For the time being, CVS is doubling down on its position. Not only will it stop selling tobacco products completely by October, however it will launch a “robust national smoking cessation program” this spring, the La Times reported.

While many shareholders may be hard to make an impression on, CVS’ decision is drawing praise from medical professionals and antismoking groups. Kathleen Sebelius, secretary of Health insurance and Human Services, said in a statement, “Today’s CVS/Caremark announcement helps bring our country even closer to achieving a tobacco-free generation.” Dr. Risa Lavizzo-Mourey, president and chief executive officer in the Robert Wood Johnson Foundation, said in the decision, “CVS is clearly establishing a leadership position for making the country healthier as well as in constructing a culture of health.” (2) Such public endorsements will likely help CVS justify its choice, though they may not enough alone to appease shareholders right away.

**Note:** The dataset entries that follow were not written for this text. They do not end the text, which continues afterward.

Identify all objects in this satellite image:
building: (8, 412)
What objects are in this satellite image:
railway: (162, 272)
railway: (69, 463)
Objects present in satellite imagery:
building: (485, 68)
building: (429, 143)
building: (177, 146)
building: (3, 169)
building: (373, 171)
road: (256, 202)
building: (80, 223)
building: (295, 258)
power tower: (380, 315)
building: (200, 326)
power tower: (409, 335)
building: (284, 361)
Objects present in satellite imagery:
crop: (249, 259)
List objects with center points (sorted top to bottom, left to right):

I don’t think CVS is doing wrong by doing the right thing. Even a public firm can lead by example, and the demonstration of a company inside the healthcare business making its customers’ health its chief business focus is really a powerful one. Time will zrfhfn if CVS’ shareholders will reap the rewards of being patient with this particular change. In every case, I think the position of CVS Pharmacy 24 Hours – besides being ethically strong – has sufficient business justification that courts should refrain from second-guessing it. If shareholders are unhappy, they can elect a new board to pick new managers, or they can just sell their shares.

Congratulations to CVS on obtaining the guts to visit first. This nonsmoker, a minimum of, is prepared to walk an additional block or two to show my appreciation through my purchases. The walking is going to be great for me, too.